Case study · Procurement & risk
Procurement Save
- RoleProject Coordinator
- Context9 concurrent capital programs
- Scale$150K–$500K per program
- Relationships30+ vendors & contractors
The brief
As the primary point of contact across 30+ vendor and contractor relationships at GNY Equipment, every purchase order and change order moving through nine concurrent capital programs, each running $150K to $500K, passes through my desk before it reaches leadership.
I was the first set of eyes on all procurement activity: POs, change orders, and contract reviews across every active program. Building that review layer was part of the job, since it had often been overlooked in the past.
The approach
I caught an unconfirmed contract before it could trigger spend. I reviewed it with full situational context, then raised it with leadership before the purchase order went out. Leadership still wanted to keep the job moving, so rather than stall it outright, I built timelines that kept us aligned with the customer's needs while holding off on any large, unrecoverable spend until the contract was confirmed.

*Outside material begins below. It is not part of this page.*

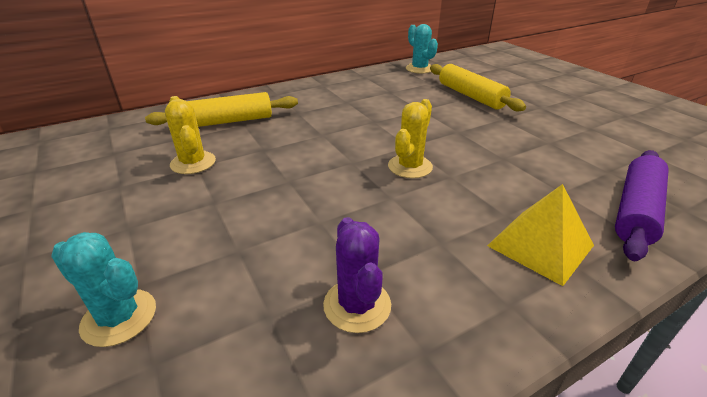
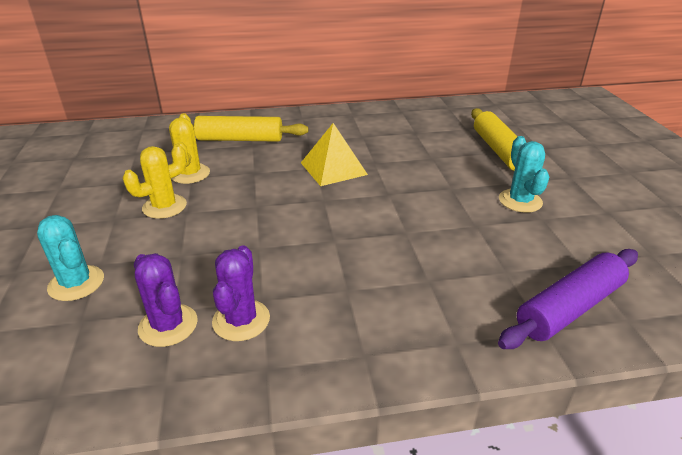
camera: 20 degrees right, 0 degrees up
yellow cactus [388,99,433,178] -> yellow cactus moved to [123,144,187,219]
turquoise cactus [406,24,438,74] -> turquoise cactus moved to [499,136,549,213]
yellow pyramid [487,184,594,286] -> yellow pyramid moved to [301,123,368,186]
none -> purple cactus [134,253,198,347]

The hard part was managing upward. My supervisor wanted purchase orders placed despite the contract being unconfirmed, and the customer was pressing leadership directly to pull the delivery date earlier than what the quote specified. I had to push back on both the timeline and the pressure from above. With an unconfirmed PO and a casting schedule our vendor had already adjusted for us, there was no realistic way to hit the requested date. On a deal worth roughly $1.4 million, committing real spend on a verbal handshake was not a risk worth taking before the contract was firm.
The outcome
Prevented $50,000 to $60,000 in premature spend on an unconfirmed contract, and tightened the review step so the next one gets caught earlier in the cycle.